Salmon is one of my favorite fishes (see blog banner…) so I’m always looking for new ways to make it. And with my time constraints holding down a full-time and part-time job, dinner needs to be quick lately – anything that says “one-pot” gets my attention. So when the new issue of Real Simple arrived, this recipe was on my to-do list.
This recipe called for steaming the salmon with the rice. The salmon came out very nice – tender and flaky. The sauce that topped the dish was equally delicious. I’d consider making the sauce as a marinade for the salmon and even grilling it. Overall, a good dish – tasty, quick, and healthy. The only modification I made was using brown rice instead of white. And I wished I had cut the scallions smaller and used less as they were slightly overpowering.
Overall rating – 3.5 stars
1 pound salmon fillet, skin removed
Kosher salt and pepper
4 ounces sugar snap peas, trimmed
1/3 cup low-sodium soy sauce
4 scallions, trimmed and sliced
2 tablespoons rice vinegar
1 tablespoon grated ginger
1 tablespoon dark brown sugar
Mix the soy sauce, scallions, vinegar, ginger, and sugar in a small bowl. Spoon the sauce over the salmon, rice, and peas and serve.

§ **Data extracts**:
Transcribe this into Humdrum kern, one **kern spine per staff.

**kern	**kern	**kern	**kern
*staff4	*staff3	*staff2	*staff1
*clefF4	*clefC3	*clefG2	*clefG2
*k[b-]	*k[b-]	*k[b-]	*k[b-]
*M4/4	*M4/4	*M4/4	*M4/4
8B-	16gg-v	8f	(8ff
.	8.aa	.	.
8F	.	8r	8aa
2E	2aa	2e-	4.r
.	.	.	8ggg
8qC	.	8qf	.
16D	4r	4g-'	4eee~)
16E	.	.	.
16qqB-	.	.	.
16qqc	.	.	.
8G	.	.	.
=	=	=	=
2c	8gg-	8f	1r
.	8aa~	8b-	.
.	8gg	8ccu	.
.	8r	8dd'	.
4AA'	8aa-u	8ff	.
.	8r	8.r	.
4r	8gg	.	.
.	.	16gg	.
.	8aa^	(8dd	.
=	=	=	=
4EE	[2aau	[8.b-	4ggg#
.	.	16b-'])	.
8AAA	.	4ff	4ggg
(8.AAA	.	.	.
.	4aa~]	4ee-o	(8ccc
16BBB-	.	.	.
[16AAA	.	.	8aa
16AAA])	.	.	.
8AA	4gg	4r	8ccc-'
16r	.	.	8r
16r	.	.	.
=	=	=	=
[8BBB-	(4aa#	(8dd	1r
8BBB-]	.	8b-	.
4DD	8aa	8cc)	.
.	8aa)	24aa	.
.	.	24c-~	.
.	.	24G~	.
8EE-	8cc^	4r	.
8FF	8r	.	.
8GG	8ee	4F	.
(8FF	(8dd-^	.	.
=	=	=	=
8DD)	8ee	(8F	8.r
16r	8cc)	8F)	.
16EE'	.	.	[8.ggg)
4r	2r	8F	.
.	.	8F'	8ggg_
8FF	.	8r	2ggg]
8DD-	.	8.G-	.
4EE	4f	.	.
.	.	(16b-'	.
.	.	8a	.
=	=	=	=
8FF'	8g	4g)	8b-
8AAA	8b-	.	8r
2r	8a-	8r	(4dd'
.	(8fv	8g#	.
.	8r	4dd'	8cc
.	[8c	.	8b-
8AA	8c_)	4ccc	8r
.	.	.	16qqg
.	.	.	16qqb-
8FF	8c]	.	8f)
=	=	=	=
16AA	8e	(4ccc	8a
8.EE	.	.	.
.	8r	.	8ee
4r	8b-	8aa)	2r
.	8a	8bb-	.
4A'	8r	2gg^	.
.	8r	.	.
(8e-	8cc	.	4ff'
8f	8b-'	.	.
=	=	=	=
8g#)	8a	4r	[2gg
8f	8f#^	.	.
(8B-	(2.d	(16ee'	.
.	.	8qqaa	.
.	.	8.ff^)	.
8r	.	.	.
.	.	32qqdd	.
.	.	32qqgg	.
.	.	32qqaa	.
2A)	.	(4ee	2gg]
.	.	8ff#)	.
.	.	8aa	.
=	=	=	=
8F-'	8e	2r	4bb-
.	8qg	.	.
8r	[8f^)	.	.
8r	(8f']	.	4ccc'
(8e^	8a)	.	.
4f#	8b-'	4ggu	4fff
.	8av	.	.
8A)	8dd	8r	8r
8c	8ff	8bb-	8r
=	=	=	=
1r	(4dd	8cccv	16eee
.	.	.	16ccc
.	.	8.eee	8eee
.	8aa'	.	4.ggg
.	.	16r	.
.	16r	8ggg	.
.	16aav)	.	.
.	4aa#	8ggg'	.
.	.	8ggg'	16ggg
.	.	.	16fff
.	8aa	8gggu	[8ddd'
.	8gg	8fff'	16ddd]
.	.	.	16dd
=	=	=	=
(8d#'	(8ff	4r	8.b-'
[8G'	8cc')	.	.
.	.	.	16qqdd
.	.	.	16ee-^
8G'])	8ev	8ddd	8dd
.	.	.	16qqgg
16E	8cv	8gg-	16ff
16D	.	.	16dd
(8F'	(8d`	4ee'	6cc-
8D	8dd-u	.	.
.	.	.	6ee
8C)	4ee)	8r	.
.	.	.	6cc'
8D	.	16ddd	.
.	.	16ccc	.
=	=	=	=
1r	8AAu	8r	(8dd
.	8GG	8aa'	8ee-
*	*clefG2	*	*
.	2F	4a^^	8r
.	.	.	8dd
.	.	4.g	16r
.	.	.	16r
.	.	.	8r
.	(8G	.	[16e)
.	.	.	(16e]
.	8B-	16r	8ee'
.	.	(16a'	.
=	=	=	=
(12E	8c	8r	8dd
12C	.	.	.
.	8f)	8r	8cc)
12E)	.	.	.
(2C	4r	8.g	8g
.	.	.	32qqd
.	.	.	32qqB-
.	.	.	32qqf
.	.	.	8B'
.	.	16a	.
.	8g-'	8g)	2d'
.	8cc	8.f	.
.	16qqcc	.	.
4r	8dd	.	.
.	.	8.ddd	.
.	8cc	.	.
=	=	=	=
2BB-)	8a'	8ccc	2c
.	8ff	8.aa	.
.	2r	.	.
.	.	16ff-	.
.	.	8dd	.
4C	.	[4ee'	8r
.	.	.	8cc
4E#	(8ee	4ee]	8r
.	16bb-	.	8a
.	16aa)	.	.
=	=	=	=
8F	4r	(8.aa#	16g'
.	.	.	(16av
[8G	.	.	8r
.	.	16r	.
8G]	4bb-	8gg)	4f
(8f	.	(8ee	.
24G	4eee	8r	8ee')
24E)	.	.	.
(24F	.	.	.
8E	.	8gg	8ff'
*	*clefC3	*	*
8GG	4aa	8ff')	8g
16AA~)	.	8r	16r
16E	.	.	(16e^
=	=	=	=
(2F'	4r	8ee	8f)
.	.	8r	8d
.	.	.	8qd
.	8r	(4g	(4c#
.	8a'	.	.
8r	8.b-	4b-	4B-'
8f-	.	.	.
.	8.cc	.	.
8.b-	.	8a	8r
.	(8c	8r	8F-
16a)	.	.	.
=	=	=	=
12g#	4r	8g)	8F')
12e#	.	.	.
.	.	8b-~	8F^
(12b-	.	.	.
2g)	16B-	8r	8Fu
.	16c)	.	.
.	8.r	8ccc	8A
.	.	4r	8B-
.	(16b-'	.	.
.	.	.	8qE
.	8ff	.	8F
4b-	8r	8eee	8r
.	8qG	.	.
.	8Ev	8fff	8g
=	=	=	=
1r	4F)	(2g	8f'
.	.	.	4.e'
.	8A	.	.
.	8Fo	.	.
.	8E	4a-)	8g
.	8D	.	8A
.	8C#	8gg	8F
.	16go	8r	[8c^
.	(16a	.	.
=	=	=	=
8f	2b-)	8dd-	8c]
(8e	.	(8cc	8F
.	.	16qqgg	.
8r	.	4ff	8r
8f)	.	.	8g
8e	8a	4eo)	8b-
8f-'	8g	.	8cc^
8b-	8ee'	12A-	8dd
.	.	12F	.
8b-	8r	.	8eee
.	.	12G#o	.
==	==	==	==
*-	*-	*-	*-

§ **Aim of the task**:
In the salmon recipe post, what was the only change made to the recipe? Nothing in the listing is needed here.

§ **Answer for this exercise**:
Brown rice was used instead of white.